┏━━
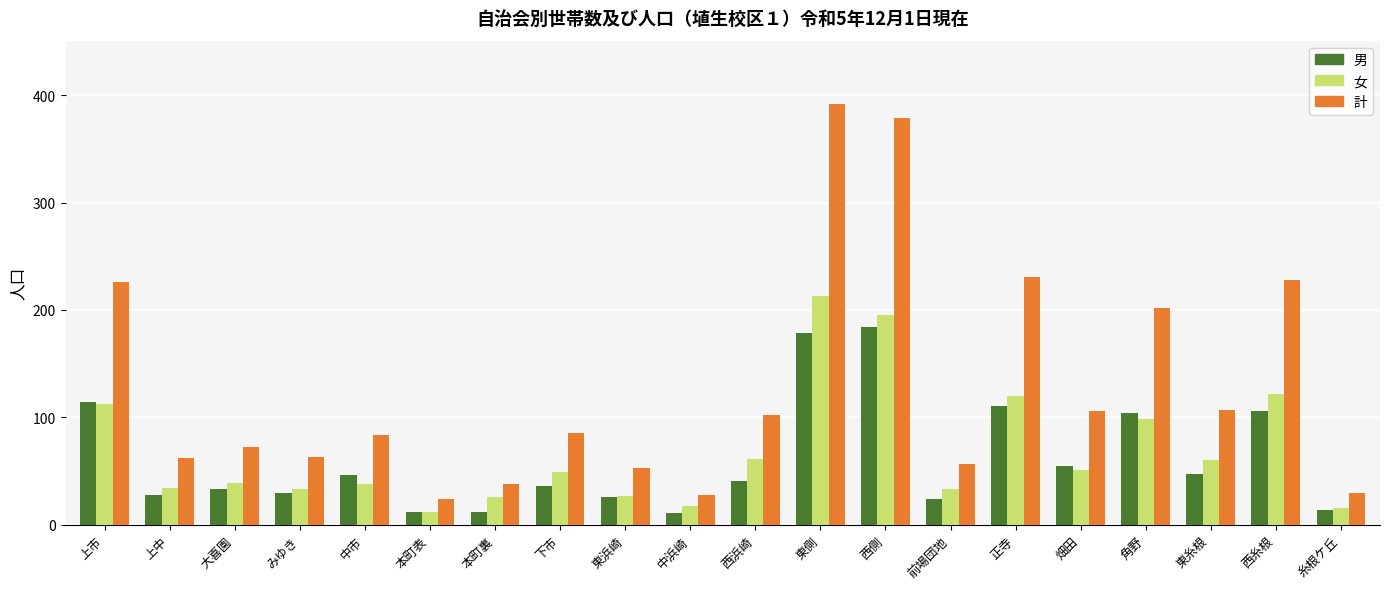

What is the highest value of the 男 series?

184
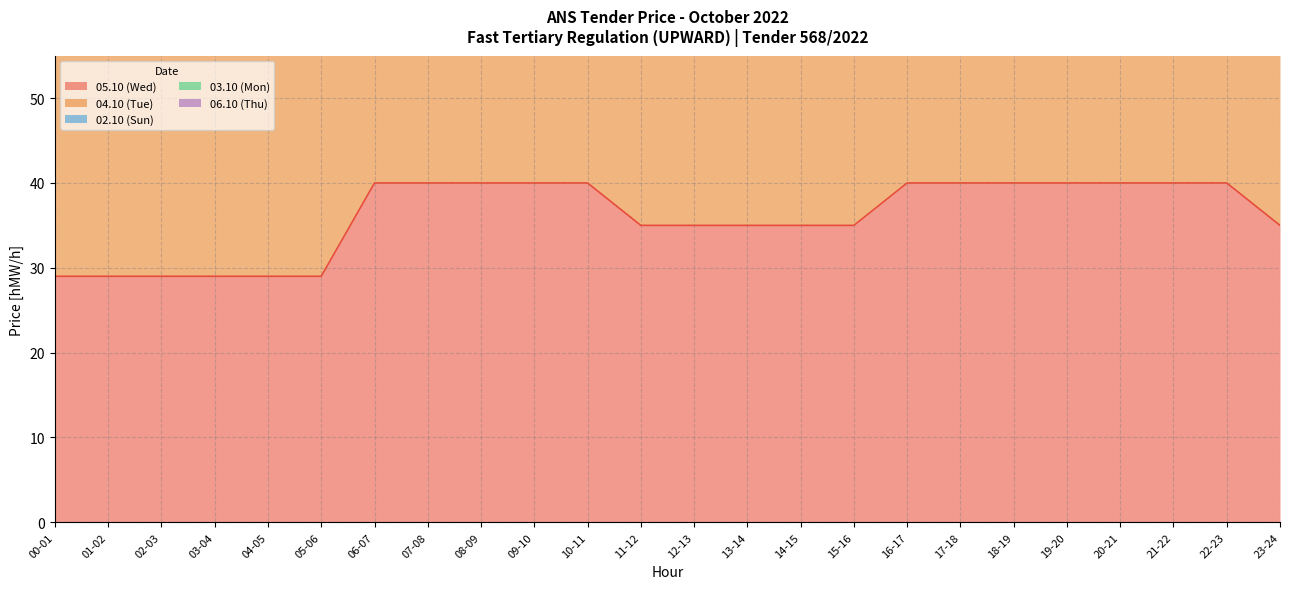

True or false: 02.10 (Sun) and 05.10 (Wed) cross at least once.

False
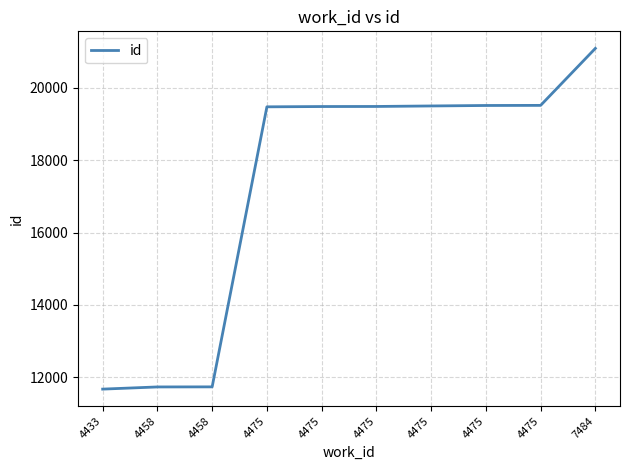

What is the ratio of the value at 4458 to the value at 4475?

0.6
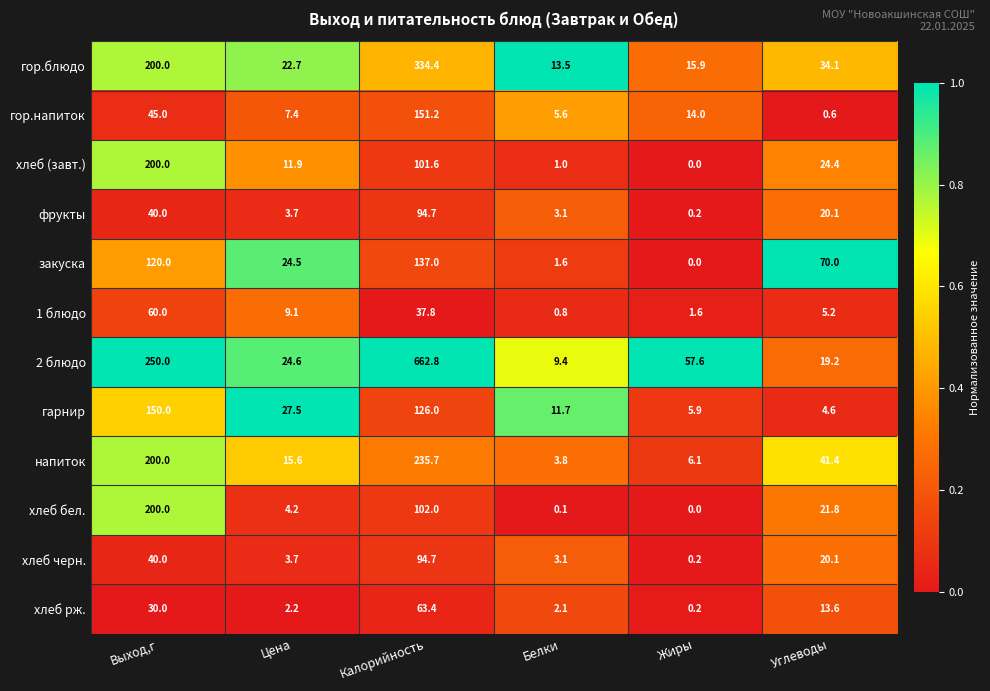

What is the difference between the second highest and minimum values in the хлеб бел. series?

102.0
┗━━
### Action item
Please pick out every line in the rows above that contains the string "highest" and copy each of those lines. Case counts.

### Response to the task
What is the highest value of the 男 series?
What is the difference between the second highest and minimum values in the хлеб бел. series?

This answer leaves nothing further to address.